Cuando no es Navidad, las familias mal avenidas tratan de esquivarse como pueden. Hijos y madres, sobrinos y abuelas, se inventan excusas para no coincidir y no terminar a voces o a reproches. O incluso a hostias. Fingen teléfonos entrecortados, enfermedades contagiosas, labores incompatibles... Pero llegan las fiestas entrañables y la mayoría no es capaz de resistir la presión. Son los anuncios de la tele, o las luces del vecino, o el turrón que compraron antes de tiempo y que al morderlo les traslada a los tiempos de la infancia. Piensan que, quizá, esta Navidad va a ser diferente porque es año bisiesto, o impar, o cualquier otra razón cabalística. La primera Navidad de otras muchas felices que están por llegar... Sólo es cuestión de ponerle voluntad, de dejarse llevar. Dos mil años de tradición no pueden estar tan equivocados.

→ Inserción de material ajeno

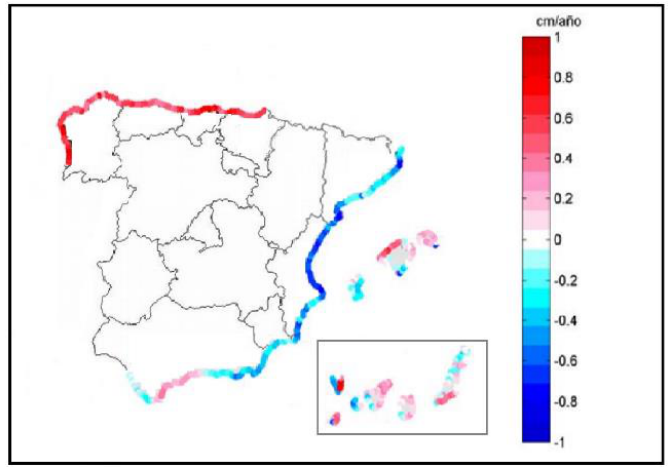
Figure 4. Trend of change of Hs 12 over the last 60 years, as observed in Spain. Adapted from Losada et al. [7].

    Sea como sea, al final las familias disfuncionales se reúnen a finales de diciembre del mismo modo que la familia Weston se reúne a mediados de agosto en la película. Y nunca sale bien, la encerrona. En Nochebuena la cosa suele ir más o menos templada en el aperitivo del consomé, o en el primer ataque a los langostinos. Hay sonrisas, buenas intenciones, la conversación fluye... Pero llega el plato principal y algo empieza a agitarse dentro de las tripas. La primera sensación de una impostura, de una farsa teatral. Es entonces cuando alguien, el menos contenido de la familia, lanza la primera puya, quizá en tono irónico, sin maldad consciente. Pero esa puya tontorrona abre la primera grieta, y es como el primer alemán del Este que empezó a aporrear el muro de Berlín con el mazo... Llegan los postres y ya todo es hostilidad entre los comensales. La familia ha regresado a su ser, a su verdadera esencia de incomunicación, y las viejas historias ponzoñosas apenas dejan saborear la bandeja final de los dulces.